STUDY TEXT Start Marker
As the General Assembly gets in full swing — there are a few things on the minds of the Colorado Springs business community.
Getting to Denver easily tops that list.
The Colorado Springs Chamber of Commerce says transportation is one of their main priorities, keeping expanding Interstate 25 at the top of the minds of every member of the legislative delegation from the region.
“We have a number of statewide partners on transportation issues,” said Rachel Beck, chief economic development officer for the chamber. “Everyone is interested – industry groups, chambers, regional groups. There’s a business transportation coalition, essentially people who are interested in the topic locally.”
There’s so much interest in widening the 17-mile stretch of Interstate 25 between Monument and Castle Rock that leaders are now attempting to secure funding for the multi-billion-dollar project.
“We do most of our transportation funding through a gas tax,” Beck said. “And that hasn’t been raised since 1991. We haven’t kept pace with the marketplace and capital construction costs — both have risen much faster. So finding funding is a big part of what we’re interested in doing.”
And they are interested in all the solutions, she said. A suggested way to fix state funding: Remove the hospital provider fee from the general fund to an enterprise fund. Mayor John Suthers says the issue is clear; the fee that hospitals pay to receive more federal money isn’t a tax and doesn’t belong in the general fund.
But Beck says the chamber isn’t interested in any single solution to solving the state funding crisis. Even in boom economic times, the state must maintain reserves below a certain level, when that level is hit, it automatically triggers taxpayer refunds under the Taxpayer’s Bill of Rights.
“I don’t think there’s one single funding source,” she said. “There’s no silver bullet that this is the way we need to handle funding. Our stance is all options are on the table.”
Except for one, that is.
Some people have floated a sales tax increase to fund transportation. Beck says that would put the Springs in an unenviable position.
“We’re not real excited about a sales tax,” she says. “Ours is already above 8 percent — it puts us at a competitive disadvantage with other cities from our region.”
But the chamber is no one-hit wonder. Instead, it has a raft of ideas and solutions that it will promote during the General Assembly.
Workforce development is another big issue in Colorado Springs — and for a wide array of companies. Manufacturers need skilled labor; construction companies need workers; high tech companies need software engineers and cybersecurity experts.
STUDY TEXT End Marker
DATA SHOWN Start Marker
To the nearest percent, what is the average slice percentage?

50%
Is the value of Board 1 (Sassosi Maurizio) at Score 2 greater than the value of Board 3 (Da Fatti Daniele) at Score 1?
DATA SHOWN End Marker
§ WHAT IS NEEDED:
Can you carry the article on the Colorado Springs business community's legislative priorities forward from its last sentence? The material above is separate from the article on Colorado Springs business priorities.

§ RESULT OF THIS TASK:
“It’s a big emphasis for us,” she said. “We hear about it from a lot of members that we need a prepared, educated workforce. We’ve seen a number of bills in the legislative session about that in the past. They tend to focus on helping service members, disabled members of the community, find jobs. We need something that addresses the wider business community, something that won’t just help 25 people a year.”
Beck acknowledges that college isn’t for everyone, and that some schools tend to focus on post-secondary education to the exclusion of all else. But that’s doing students — and companies — a big disservice.
“There are a lot of career options out there,” she said. “There are certifications, there’s vocational education. We just need to figure out ways to remove barriers so we can get more valuable jobs to the community. There are well-paying jobs, jobs that can support a family, out there that don’t require college. We need to connect people to those jobs.”
And there’s another issue that failed to gain traction last session, but that the Chamber of Commerce is throwing its full weight behind. It also has the support of the Pikes Peak Association of Realtors.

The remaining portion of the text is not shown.